Investors with a three-year perspective can consider investing in the stock of BGR Energy Systems.
The recent results posted by the company and the strong growth in order book belie fears of a slow down in the engineering services space. BGR's well entrenched position as an EPC player in the power segment and a multi-equipment supplier in the oil and gas segment makes it a good proxy for the energy sector.
The current market price, at a sharp discount to its offer price of Rs 480, provides an attractive entry point. The stock currently trades at about 13 times its expected per share earnings for FY 2010.
BGR has an order backlog of Rs 3,212 crore and secured 46 per cent more orders than the previous year. This order growth inspires confidence at a time when some companies in the engineering sector have reported slowdown in the growth of order intake. Order inflows are key indicators of any slowdown in the sectors serviced by engineering companies. BGR's strong order intake is indicative of capex spending in the power and oil and gas space.
Of the total order book, power EPC and balance of plant (BOP) segment account for 85 per cent. BOP involves other works in a power plant excluding the key equipments boiler-turbine-generator (BTG). BGR has managed to stay competitive in this segment as it manufactures in-house 40-50 per cent of the products needed to execute a BOP.
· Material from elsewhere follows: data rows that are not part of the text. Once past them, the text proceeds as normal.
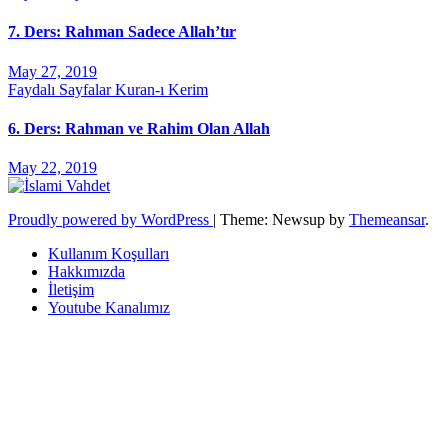
7. Ders: Rahman Sadece Allah’tır
May 27, 2019
Faydalı Sayfalar
Kuran-ı Kerim
6. Ders: Rahman ve Rahim Olan Allah
May 22, 2019
Proudly powered by WordPress
|
Theme: Newsup by
Themeansar
.
Kullanım Koşulları
Hakkımızda
İletişim
Youtube Kanalımız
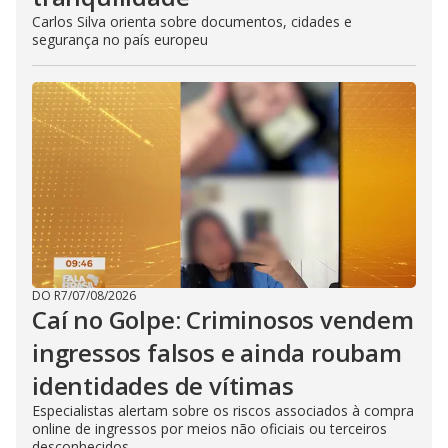
Carlos Silva orienta sobre documentos, cidades e
segurança no país europeu
DO R7
/
07/08/2026
Caí no Golpe: Criminosos vendem
ingressos falsos e ainda roubam
identidades de vítimas
Especialistas alertam sobre os riscos associados à compra
online de ingressos por meios não oficiais ou terceiros
desconhecidos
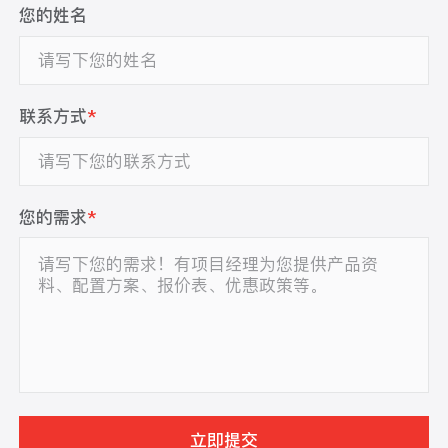
您的姓名
联系方式
*
您的需求
*
立即提交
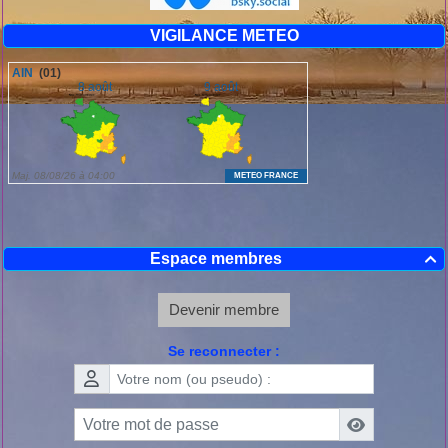
VIGILANCE METEO
Espace membres

Devenir membre
Se reconnecter :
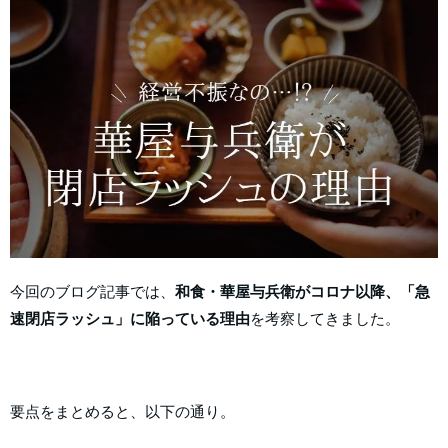
今回のブログ記事では、
和食・華屋与兵衛がコロナ以降、「急
速閉店ラッシュ」に陥っている理由
を考察してきました。
要点をまとめると、以下の通り。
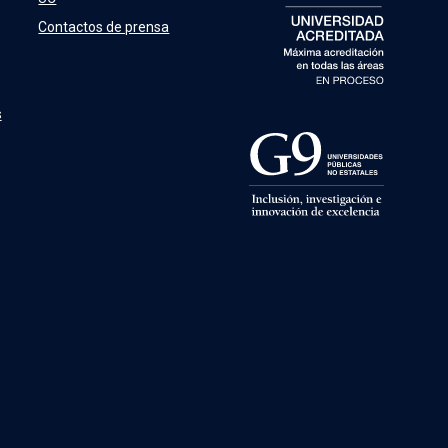
Contactos de prensa
s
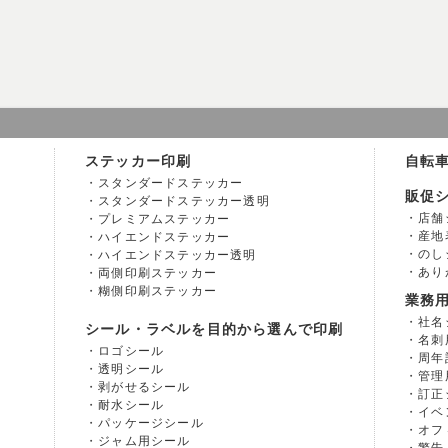
ステッカー印刷
自転
スタンダードステッカー
販促
スタンダードステッカー透明
店舗
プレミアムステッカー
産地
ハイエンドステッカー
のし
ハイエンドステッカー透明
あり
両側印刷ステッカー
糊側印刷ステッカー
業務
社名
シール・ラベルを目的から選んで印刷
名刺
ロゴシール
周年
透明シール
管理
剥がせるシール
訂正
耐水シール
イベ
パッケージシール
オフ
ジャム用シール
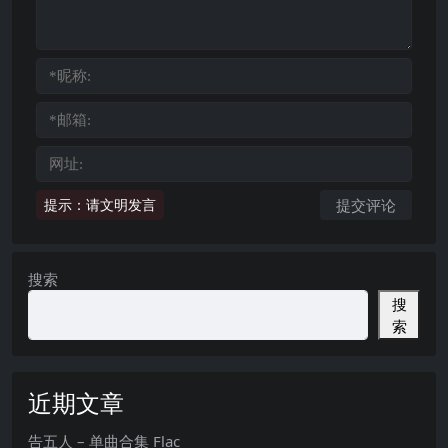
提示：请文明发言
搜索
搜
索
近期文章
告五人 – 单曲合集 Flac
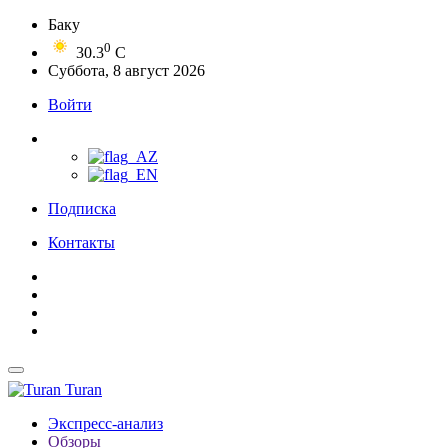
Баку
0
30.3
C
Суббота, 8 август 2026
Войти
Подписка
Контакты
Turan
Экспресс-анализ
Обзоры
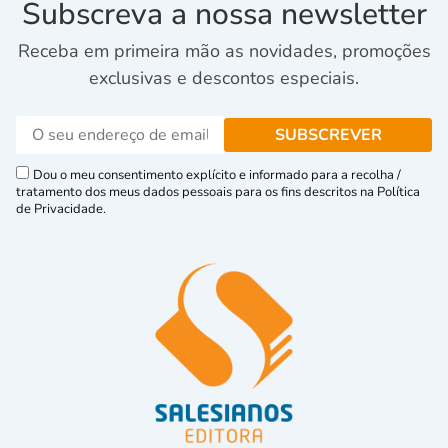
Subscreva a nossa newsletter
Receba em primeira mão as novidades, promoções
exclusivas e descontos especiais.
Dou o meu consentimento explícito e informado para a recolha /
tratamento dos meus dados pessoais para os fins descritos na Política
de Privacidade.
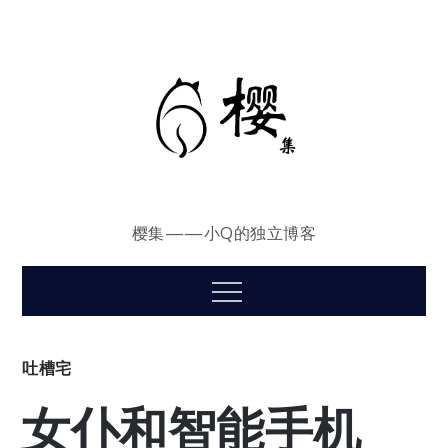
Skip
to
content
樱集——小Q的独立博客
Menu
吐槽宅
女仆和智能手机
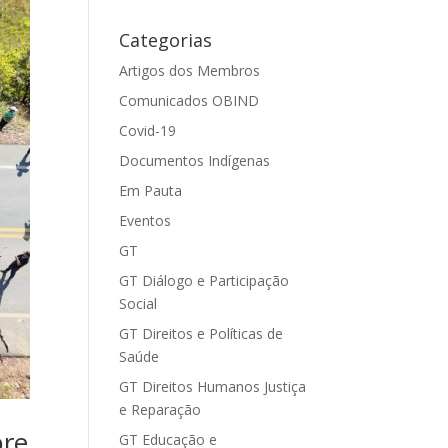
Categorias
Artigos dos Membros
Comunicados OBIND
Covid-19
Documentos Indígenas
Em Pauta
Eventos
GT
GT Diálogo e Participação
Social
GT Direitos e Políticas de
Saúde
GT Direitos Humanos Justiça
e Reparação
pre
GT Educação e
The company has recently stated that it would soon announce its entry into the BTG segment as well, through foreign tie-ups. This segment, currently dominated by a few players such as BHEL, would enable forward integration. If successful in this planned foray, BGR could be among the few integrated solutions provider for power plants.
Therefore while the company would continue to receive orders in the oil and gas space, we expect the power segment to be the key contributor to revenues over the next few years.
BGR Energy's sales for the year ended March 2008 grew by 190 per cent to Rs 1,521 crore, while net profits registered a 223 per cent jump. Operating profit margins, however, declined 100 basis points to 10.2 per cent. The company has written off some losses from its Kochi road project, although the same is still under arbitration. We believe that this one-time write-off could be the reason for the dent. On the raw material front, while bulk buying of steel and price escalation clauses could provide some relief, any further hike in cement prices could pose a risk to margins.